Herşey “suçluların iadesi yasası” gündeme gelince başladı.. Çin’in İngiltere’den geri aldığı ama özerk bir yönetime sahip olan Asya’nın finansal başkenti Hong Kong sokakları bir anda karıştı. Önce barışçı protestolarla başlayan eylemler, Hong Kong havalimanının işgaline kadar büyüdü. İlginç olan, halen belli konularda İngiliz Yasaları ile yönetilen Hong Kong’da göstericilere sert müdahale yapılamıyordu.
İki ay boyunca birkaç kez tansiyonu düşürmek için kameraların önüne geçen bu kadın ise olaylara çoktan alışkın. Carrie Lam, Hong Kong özerk yönetiminin tepe yöneticisi. Bir anlamda Başbakanı, bir diğer tanımla CEO’su. Günlerce süren protestoların ardından “Sivil toplumla en hızlı şekilde diyaloğa geçilecek” kararını açıklayan da o oldu.
Lam, New York Times’ın tanımına göre bir işkolik.

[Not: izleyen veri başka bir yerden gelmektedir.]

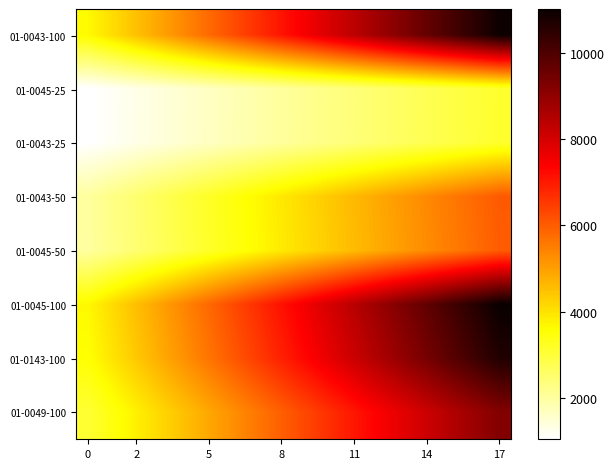

Rank the series by their maximum value, from highest to lowest.

01-0045-100, 01-0043-100, 01-0143-100, 01-0049-100, 01-0043-50, 01-0045-50, 01-0043-25, 01-0045-25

Hong Kong Üniversitesi ve Cambridge’den diploması var. 2007 yılında devlette göreve gelebilmek için İngiliz vatandaşlığından feragat etti. Xi Jinping’in tavsiyesi ile 777 oyla seçildi. Carrie Lam’ın işi hiç de kolay değil.Dünyanın sayılı finans başkentlerinden birini yönetirken, Pekin yönetiminden onu yumuşak bulanlar olduğu gibi, protestocular da ona olan kızgınlıklarını böyle gösterdiler. Bir polis müdahalesiyle gözünü kaybeden genç kadın eylemciyi sembol yaptılar ve “göze göz” sloganları attılar, hatta posterlerine hedef olarak Carrie Lam’ı koydular.Asya’nın yükselen kadın liderlerinden Carrie Lam, şimdi “iyi savaşçı” lakabının hakkını vermek için diyalog zemini yaratmaya çalışıyor.
Hong Kong'un Kadın Lideri Başarabilir Mi?